GEKOZEN FRAGMENT:
☆ ☆ ☆ ☆ ☆ ☆ ☆

Na haar zomervakantie verscheen ze weer energiek op kantoor.
Eind oktober ging ze een weekje naar Tenerife. Even de accu opladen.
Wintersport in Oostenrijk deed alle kantoorstress als sneeuw voor de zon smelten.
Tussendoor nog wat stedentrips naar Parijs, Barcelona en Londen, en een midweek naar de Ardennen, om de moed erin te houden.
Een keer per maand kocht ze een NS dagkaart om lekker door heel Nederland te reizen en alles heerlijk los te laten.
Cultuurreizen en natuurreizen werden in sneltreinvaart afgewisseld.
Regelmatige modderbaden en scrubrituelen in ontspanningsfabrieken hadden een weldadige invloed op haar getergde ziel.
Iedere avond nam ze op de divan kleurige vakantiefolders door.
Ja hoor, zo kon ze het makkelijk volhouden tot aan haar pensioen. Absoluut.
Dat zijn de ware divans. Ook de meest positieve diva, denk ik. Leuke insteek.
@Levja. Dit verhaal is denk ik ook zeer geschikt als stemmingsmeter. Afhankelijk van je stemming kun je dit verhaal als heel positief of juist als uitermate negatief opvatten.
Dat proefde ik er ook uit, zeker met de titel.
? Tot nu toe is dit stukje mijn weekwinnaar.
@NeleDeDeyne. Dank voor de mooie medaille Nele.
Dit is dus wat ik zo gadverdamme tegen dit winnaar~schap heb. Maar wie ben ik? Dat iemand die zich heeft gespecialiseerd in de psychiatrie dit wel of niet schrijvers aandoet? Voor mij is de grootste divan zelfs dan te klein!
@Levja. Ik citeer even uit een van je reacties: ‘Gooi het er maar lekker uit.’
@Cesar: Nooit anders gedaan en zal nooit anders doen. Niet commercieel. En nu steek ik gewoon lekker mijn middelvinger op.
Oh, en je mag winnen, hoor!
@Levja. Ik zie het schrijven van deze stukjes, zoals ik bij een van mijn eerste stukjes schreef, als een goede oefening in bondig formuleren. Als het mij om winnen ging, dan zou ik eerder naar de schaakclub gaan, daar ben ik een stuk beter in.
En in de spelregels op deze website las ik dat de weekwinnaar gewoon ‘voor de leuk is,’ dus daar ga ik eigenlijk ook van uit.
Daarnaast denk ik dat er uiteraard ruimte mag zijn voor ergernissen, dat maakt ook deel uit van de mogelijkheden hier, ook als een middelvinger als communicatiemiddel wordt ingezet. Absoluut.
@Cesar: Absoluut.
@Cesar: Ik zie bij je de veer van het hier zogenaamde veel~schrijverschap.
Als ik een man zou zijn dan zou ik zeggen: Triple thumbs up.

☆ ☆ ☆ ☆ ☆ ☆ ☆

BESCHIKBARE GEGEVENS:
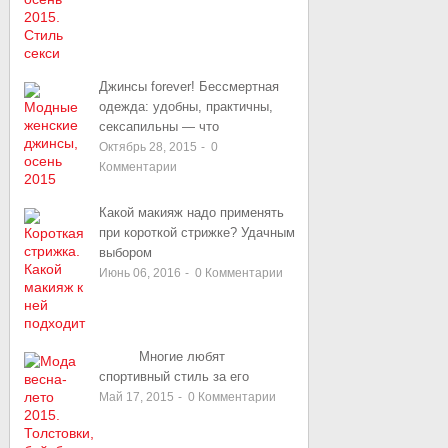
Джинсы forever! Бессмертная
одежда: удобны, практичны,
сексапильны — что
Октябрь 28, 2015
-
0
Комментарии
Какой макияж надо применять
при короткой стрижке? Удачным
выбором
Июнь 06, 2016
-
0
Комментарии
Многие любят
спортивный стиль за его
Май 17, 2015
-
0
Комментарии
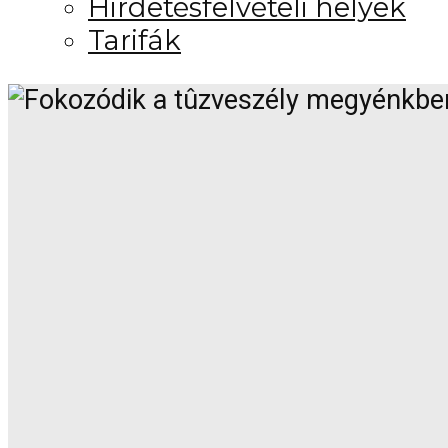
Hirdetésfelvételi helyek
Tarifák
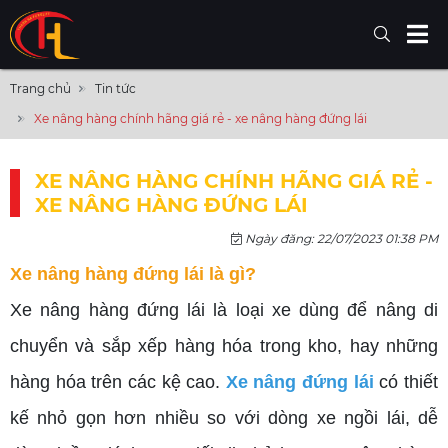
Trang chủ
Tin tức
Xe nâng hàng chính hãng giá rẻ - xe nâng hàng đứng lái
XE NÂNG HÀNG CHÍNH HÃNG GIÁ RẺ -
XE NÂNG HÀNG ĐỨNG LÁI
Ngày đăng: 22/07/2023 01:38 PM
Xe nâng hàng đứng lái là gì?
Xe nâng hàng đứng lái là loại xe dùng để nâng di
chuyển và sắp xếp hàng hóa trong kho, hay những
hàng hóa trên các kệ cao.
Xe nâng đứng lái
có thiết
kế nhỏ gọn hơn nhiều so với dòng xe ngồi lái, dễ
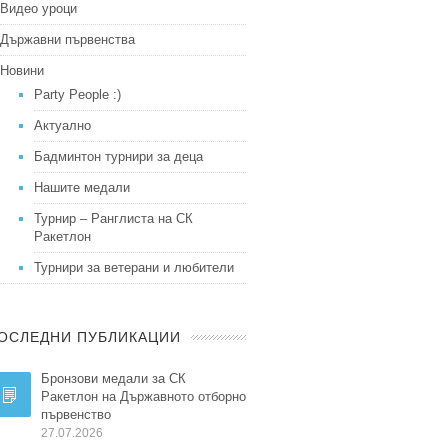
Видео уроци
Държавни първенства
Новини
Party People :)
Актуално
Бадминтон турнири за деца
Нашите медали
Турнир – Ранглиста на СК
Ракетлон
Турнири за ветерани и любители
ОСЛЕДНИ ПУБЛИКАЦИИ
Бронзови медали за СК
Ракетлон на Държавното отборно
първенство
27.07.2026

☆ ☆ ☆ ☆ ☆ ☆ ☆

VRAGEN:
1. Welke steden worden in het fragment genoemd als bestemming van haar stedentrips?
2. Schrijf de rijen letterlijk over, van het begin ervan tot en met de regel waarin "kế nhỏ gọn hơn" staat. Laat de afbeeldingen weg.

ANTWOORDEN OP VOLGORDE:
1. Parijs, Barcelona en Londen

2.
Джинсы forever! Бессмертная
одежда: удобны, практичны,
сексапильны — что
Октябрь 28, 2015
-
0
Комментарии
Какой макияж надо применять
при короткой стрижке? Удачным
выбором
Июнь 06, 2016
-
0
Комментарии
Многие любят
спортивный стиль за его
Май 17, 2015
-
0
Комментарии
Hirdetésfelvételi helyek
Tarifák
Trang chủ
Tin tức
Xe nâng hàng chính hãng giá rẻ - xe nâng hàng đứng lái
XE NÂNG HÀNG CHÍNH HÃNG GIÁ RẺ -
XE NÂNG HÀNG ĐỨNG LÁI
Ngày đăng: 22/07/2023 01:38 PM
Xe nâng hàng đứng lái là gì?
Xe nâng hàng đứng lái là loại xe dùng để nâng di
chuyển và sắp xếp hàng hóa trong kho, hay những
hàng hóa trên các kệ cao.
Xe nâng đứng lái
có thiết
kế nhỏ gọn hơn nhiều so với dòng xe ngồi lái, dễ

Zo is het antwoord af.